Well, of course this isn't a true FIRST visit for either of us...we are both almost 30 after all. This was our first infertility visit. Just for conversation purposes and to determine our next steps.
We met with our doctor...Dr. Mantione from my ob/gyn office yesterday morning. (My friend Megan sat with the daycare kiddos while we were away. I can't say enough about her...she really is a great friend, and I might not make it through if I didn't have her to rely on. Thanks Megan!) It was my first time meeting with him, and I was very impressed. He was very knowledgeable and kind. He listened to what I had to say as far as my background, asked a few questions and attempted to put us at ease. Aaron was pretty nervous. He might not show it much, but he's as anxious about this process as I am. Of course, he feels that his role is that of supporter rather than active participant...and maybe that's true. I don't know if I really want him to feel like he's an active participant until we achieve pregnancy. It's really stressful this stuff...and at times I don't want him to have to feel this way.
We talked about all the charting I've done, the length of my cycles, our attempts to time intercourse to ovulation and Aaron's deployments. Dr. M. asked a few questions of Aaron that I didn't think about and I relayed some information that was missed on my chart.

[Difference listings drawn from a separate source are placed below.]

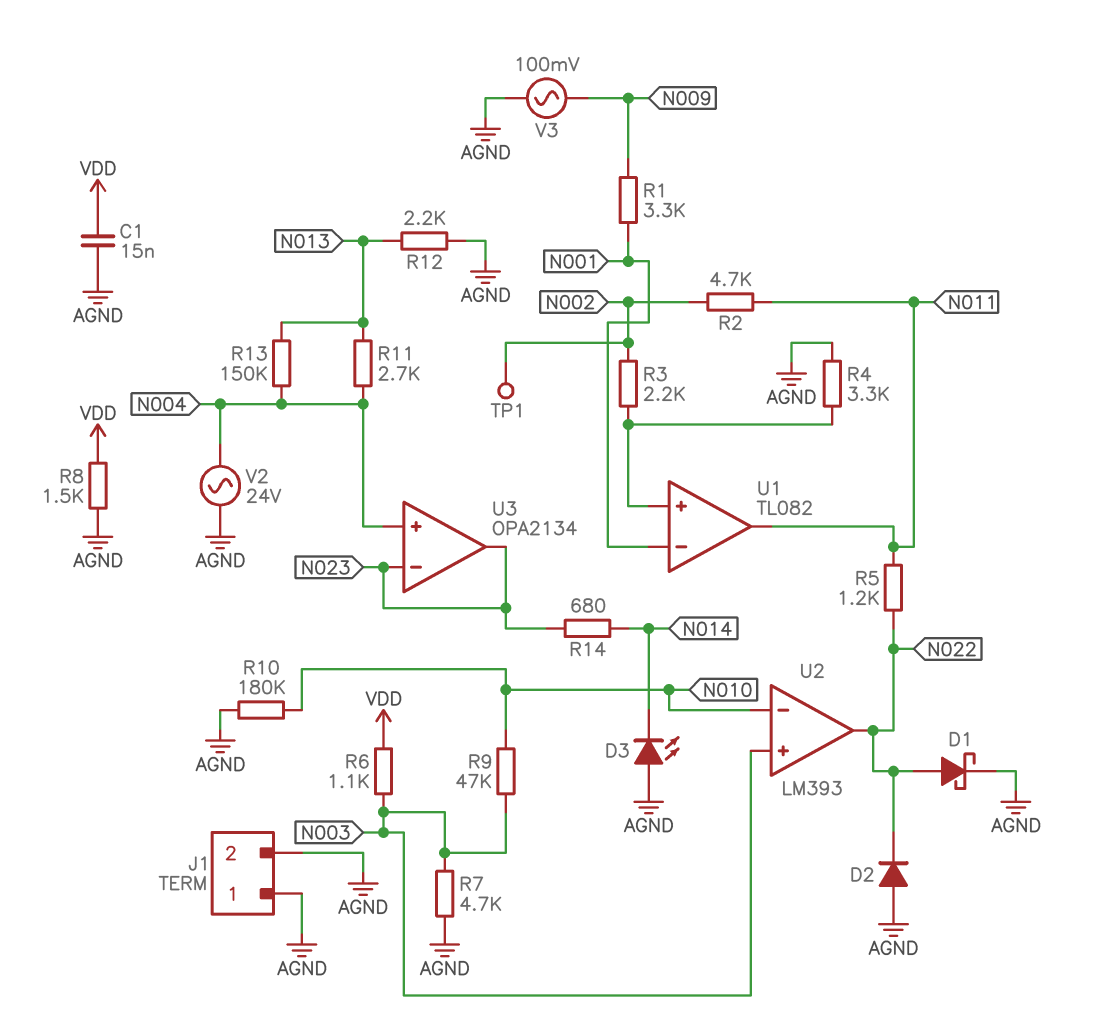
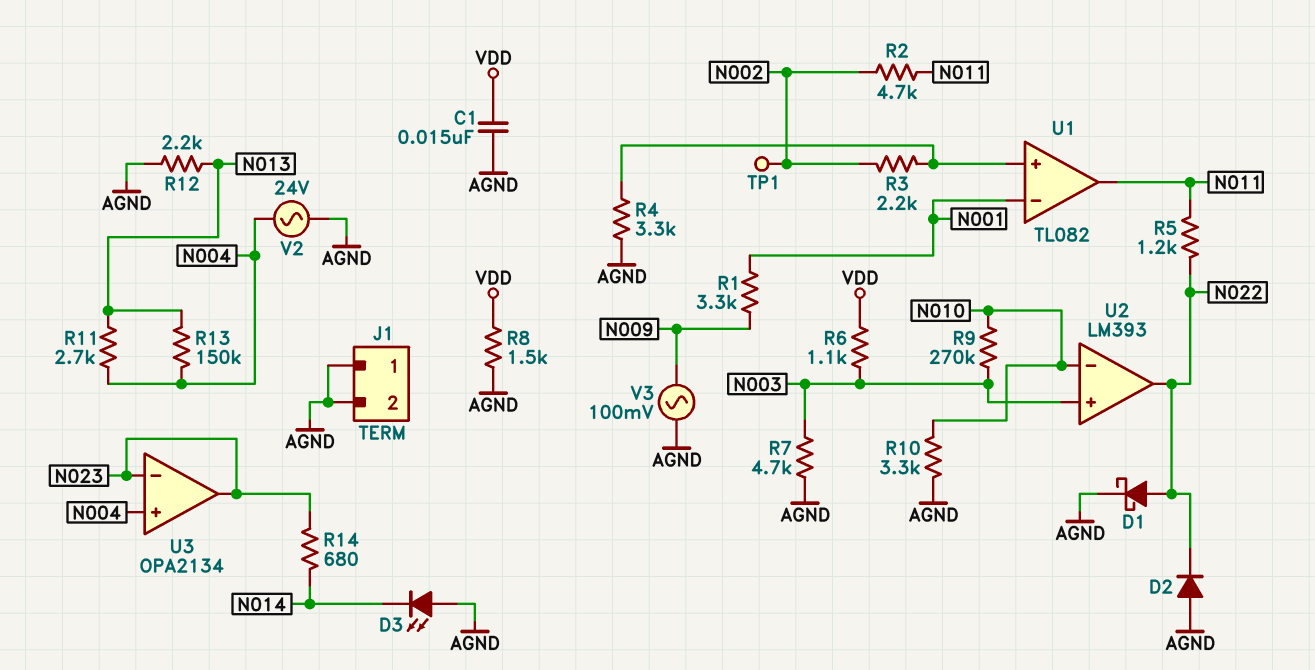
R9: 47k (N003, N010) -> 270k (N003, N010)
R10: 180k (AGND, N010) -> 3.3k (AGND, N010)

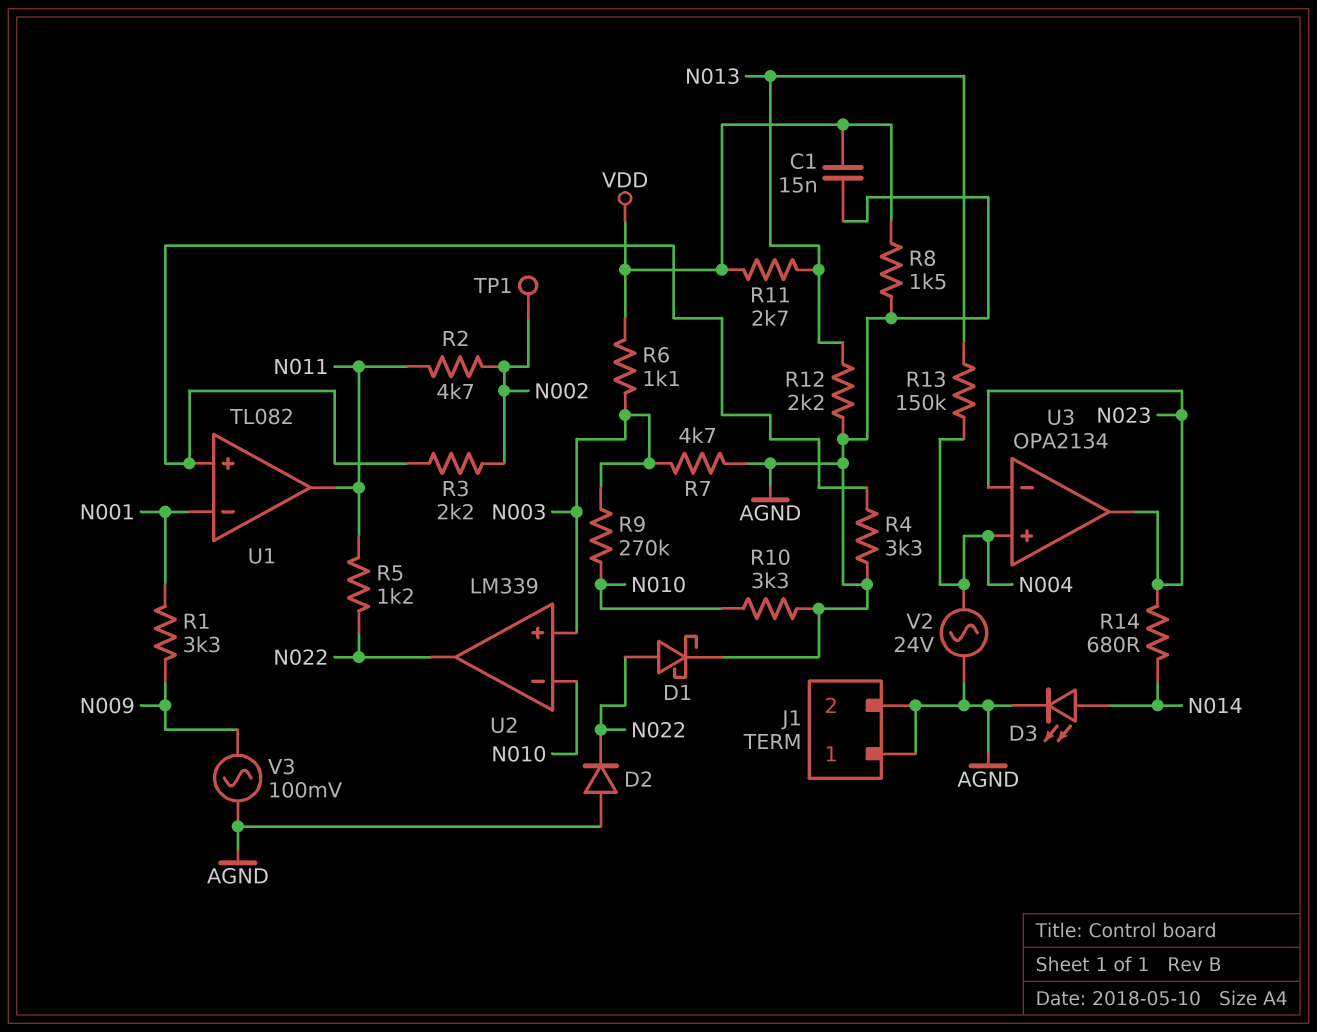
D3: LED (A AGND, K N014) -> LED (A N014, K AGND)
R11: 2.7k (N004, N013) -> 2.7k (N013, VDD)
U2: LM393 -> LM339

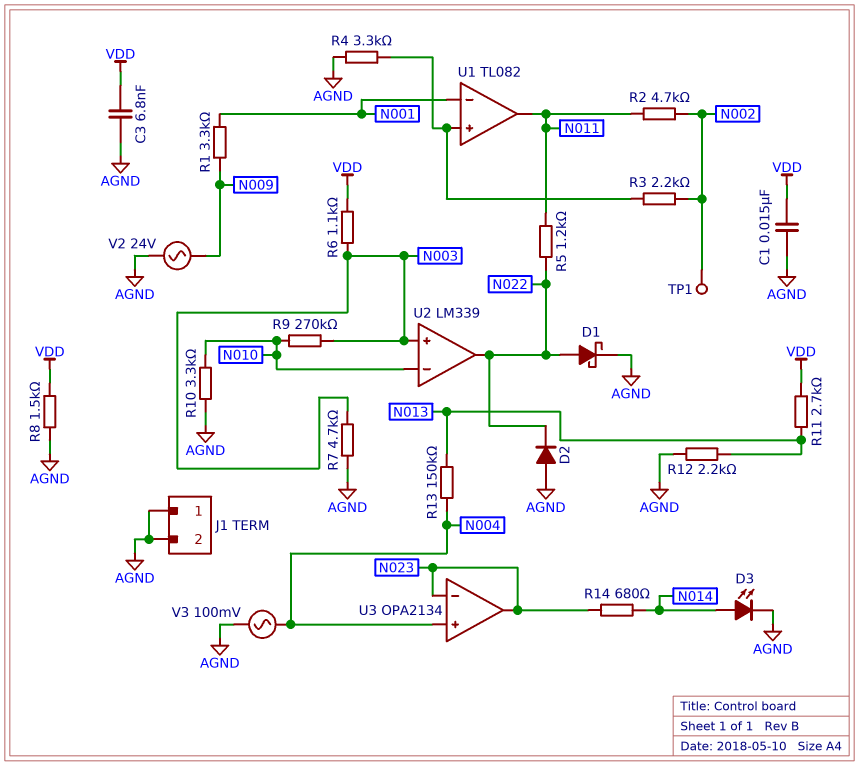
C3: none -> 6.8nF (AGND, VDD)
V2: AC 24V (AGND, N004) -> AC 24V (AGND, N009)
V3: AC 100mV (AGND, N009) -> AC 100mV (AGND, N004)

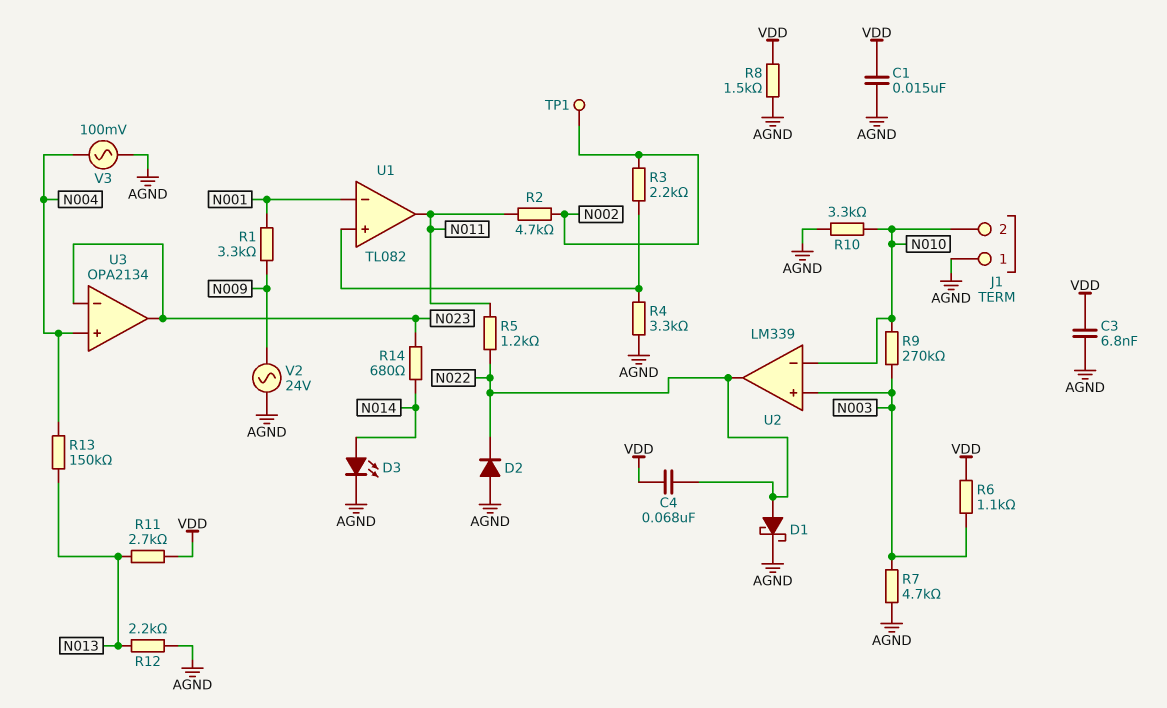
C4: none -> 68nF (N022, VDD)
J1 pin 2: AGND -> N010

Basically, he said that to him it sounded less like a hormonal problem and he'd liek to jump right to testing for structural abnormalities and a semen anaylysis. I was slightly relieved that he didn't want to play around with hormones and start trying things like clomid and other therapies. I know everyone is different and everyone's fertility journey is very personal, but I've heard from friends that they've been on hormone therapy for awhile and all the while they've never been tested for uterine abnormalities, tubal disease, endometreosis or other issues. Some doctors go straight to drugs instead of trying to find the real underlying cause. So, I'm pleased that we've gone this route. Aaron's analysis is scheduled for next week but I have to wait for my test until I start my next cycle, because it is extremely time sensitive and they need to know the EXACT Day 1.
Although it doesn't sound like we're any closer...we have taken the first step toward assisted fertility, and that brings me some measure of relief. To know that we aren't in this alone anymore...makes the wait for my baby a bit more bearable.